▶ _Text provided_:

Path for hydrogen

The Hydrogen Roadmap is Alberta’s path to building a provincial hydrogen economy and accessing global markets. The following markets are targets for the growth of clean hydrogen.

Export of clean hydrogen

Canada ranks in the top 10 of global hydrogen producers. Alberta is the largest hydrogen producer in Canada, producing approximately 2.4 million tonnes of hydrogen per year in 2018 for various industrial applications, including oil upgrading and refining, and chemical production. International demand for clean hydrogen is growing in Asia Pacific, European and North American markets. Alberta is in a very strong position to support this emerging global hydrogen demand and hydrogen export could play a major role in Alberta’s future energy competitiveness.

▶ _Instructions to follow_:
According to the Alberta hydrogen text, about how much hydrogen did Alberta produce per year in 2018?

▶ _Material provided_:
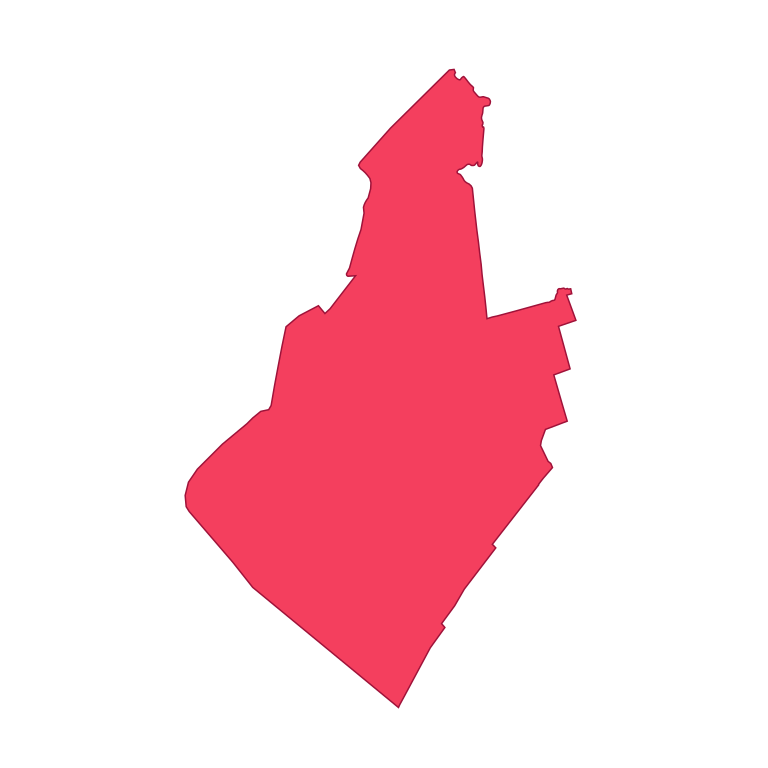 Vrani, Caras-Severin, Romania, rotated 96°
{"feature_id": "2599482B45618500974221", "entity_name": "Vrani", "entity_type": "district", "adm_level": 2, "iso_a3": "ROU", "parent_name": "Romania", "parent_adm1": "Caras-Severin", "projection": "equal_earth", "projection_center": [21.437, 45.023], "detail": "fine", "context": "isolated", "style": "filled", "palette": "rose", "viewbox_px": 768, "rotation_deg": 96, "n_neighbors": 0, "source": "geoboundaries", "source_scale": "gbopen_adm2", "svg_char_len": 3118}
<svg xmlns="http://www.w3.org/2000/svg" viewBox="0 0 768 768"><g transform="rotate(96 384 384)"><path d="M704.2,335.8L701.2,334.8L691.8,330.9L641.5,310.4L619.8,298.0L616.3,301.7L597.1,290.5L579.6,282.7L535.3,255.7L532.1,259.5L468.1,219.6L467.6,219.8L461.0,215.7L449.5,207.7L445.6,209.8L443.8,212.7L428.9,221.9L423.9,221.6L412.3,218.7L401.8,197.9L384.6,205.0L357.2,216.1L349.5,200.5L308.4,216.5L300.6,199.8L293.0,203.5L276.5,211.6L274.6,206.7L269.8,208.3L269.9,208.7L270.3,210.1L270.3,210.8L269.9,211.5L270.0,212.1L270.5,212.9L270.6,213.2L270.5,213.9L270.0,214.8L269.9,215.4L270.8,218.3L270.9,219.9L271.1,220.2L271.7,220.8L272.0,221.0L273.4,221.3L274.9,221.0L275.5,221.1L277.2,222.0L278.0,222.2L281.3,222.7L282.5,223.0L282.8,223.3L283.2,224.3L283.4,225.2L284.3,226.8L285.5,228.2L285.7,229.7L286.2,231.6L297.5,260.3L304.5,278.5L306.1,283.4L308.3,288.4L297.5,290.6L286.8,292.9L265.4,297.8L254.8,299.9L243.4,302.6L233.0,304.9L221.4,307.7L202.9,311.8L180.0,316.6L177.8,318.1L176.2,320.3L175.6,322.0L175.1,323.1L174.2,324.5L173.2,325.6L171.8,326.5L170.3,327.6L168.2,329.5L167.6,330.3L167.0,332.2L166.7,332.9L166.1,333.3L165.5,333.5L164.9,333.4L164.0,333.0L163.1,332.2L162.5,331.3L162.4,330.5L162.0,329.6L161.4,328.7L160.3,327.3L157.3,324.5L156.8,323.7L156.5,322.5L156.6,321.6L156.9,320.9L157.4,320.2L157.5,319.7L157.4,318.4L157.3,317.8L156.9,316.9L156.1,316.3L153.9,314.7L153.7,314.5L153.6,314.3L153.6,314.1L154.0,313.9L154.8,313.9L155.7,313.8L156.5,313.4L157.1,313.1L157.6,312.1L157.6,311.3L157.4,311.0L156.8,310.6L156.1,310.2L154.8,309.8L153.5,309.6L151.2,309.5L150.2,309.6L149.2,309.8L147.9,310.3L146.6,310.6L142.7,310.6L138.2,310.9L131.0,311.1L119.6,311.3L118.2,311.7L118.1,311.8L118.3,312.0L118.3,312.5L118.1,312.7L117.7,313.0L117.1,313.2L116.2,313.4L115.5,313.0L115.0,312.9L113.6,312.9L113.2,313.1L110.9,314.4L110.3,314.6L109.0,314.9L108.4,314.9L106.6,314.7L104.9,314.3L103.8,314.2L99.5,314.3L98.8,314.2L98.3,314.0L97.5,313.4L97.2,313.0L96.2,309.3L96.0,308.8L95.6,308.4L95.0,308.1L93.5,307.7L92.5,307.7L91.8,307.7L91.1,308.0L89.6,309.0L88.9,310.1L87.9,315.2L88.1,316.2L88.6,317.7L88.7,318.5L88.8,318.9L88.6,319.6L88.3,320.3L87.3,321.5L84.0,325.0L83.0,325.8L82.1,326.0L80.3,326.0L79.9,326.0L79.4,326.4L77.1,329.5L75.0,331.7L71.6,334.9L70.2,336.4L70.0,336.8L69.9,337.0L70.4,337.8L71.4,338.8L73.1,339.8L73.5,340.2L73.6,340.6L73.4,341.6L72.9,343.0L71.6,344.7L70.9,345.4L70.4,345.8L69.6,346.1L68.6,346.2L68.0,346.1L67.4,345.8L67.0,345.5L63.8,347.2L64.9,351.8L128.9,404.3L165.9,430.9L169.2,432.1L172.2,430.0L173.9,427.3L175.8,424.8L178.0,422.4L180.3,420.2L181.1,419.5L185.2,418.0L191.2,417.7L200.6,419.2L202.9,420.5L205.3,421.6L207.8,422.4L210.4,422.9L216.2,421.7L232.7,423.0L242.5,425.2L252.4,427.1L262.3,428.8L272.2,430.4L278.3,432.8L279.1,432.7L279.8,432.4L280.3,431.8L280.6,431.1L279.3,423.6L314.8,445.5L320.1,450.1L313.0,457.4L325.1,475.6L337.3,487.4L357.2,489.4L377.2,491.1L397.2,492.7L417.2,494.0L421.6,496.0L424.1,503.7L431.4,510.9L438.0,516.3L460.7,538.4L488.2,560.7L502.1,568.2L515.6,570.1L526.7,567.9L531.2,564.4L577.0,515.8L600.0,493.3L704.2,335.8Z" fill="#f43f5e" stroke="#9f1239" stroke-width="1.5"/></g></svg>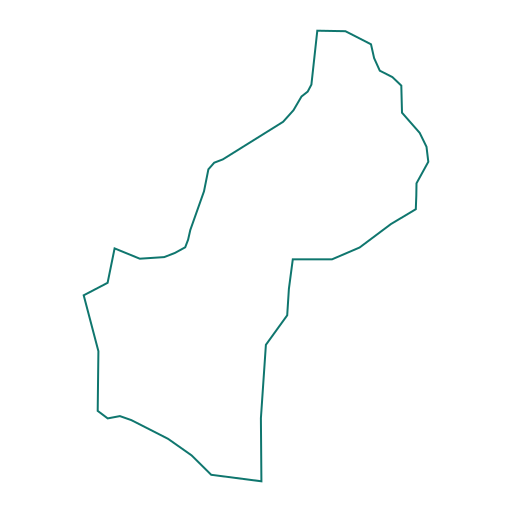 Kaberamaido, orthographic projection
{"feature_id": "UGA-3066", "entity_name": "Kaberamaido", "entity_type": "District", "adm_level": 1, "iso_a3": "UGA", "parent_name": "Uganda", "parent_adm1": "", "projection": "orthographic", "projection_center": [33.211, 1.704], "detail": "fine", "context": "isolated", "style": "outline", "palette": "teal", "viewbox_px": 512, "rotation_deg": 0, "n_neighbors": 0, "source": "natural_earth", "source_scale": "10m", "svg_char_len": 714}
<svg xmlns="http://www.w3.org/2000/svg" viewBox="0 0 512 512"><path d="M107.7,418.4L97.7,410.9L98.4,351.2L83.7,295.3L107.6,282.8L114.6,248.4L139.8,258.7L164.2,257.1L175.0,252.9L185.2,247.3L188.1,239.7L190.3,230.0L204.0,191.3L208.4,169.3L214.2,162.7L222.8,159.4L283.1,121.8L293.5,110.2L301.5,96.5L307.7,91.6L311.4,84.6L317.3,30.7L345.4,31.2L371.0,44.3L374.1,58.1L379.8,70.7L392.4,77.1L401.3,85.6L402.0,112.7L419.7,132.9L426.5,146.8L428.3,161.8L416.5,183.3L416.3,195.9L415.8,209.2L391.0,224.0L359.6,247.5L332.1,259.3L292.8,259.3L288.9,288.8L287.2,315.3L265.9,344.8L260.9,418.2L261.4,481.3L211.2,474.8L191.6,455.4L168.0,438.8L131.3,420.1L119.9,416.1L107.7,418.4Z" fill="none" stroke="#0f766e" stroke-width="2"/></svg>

▶ _Correct result_:
Approximately 2.4 million tonnes.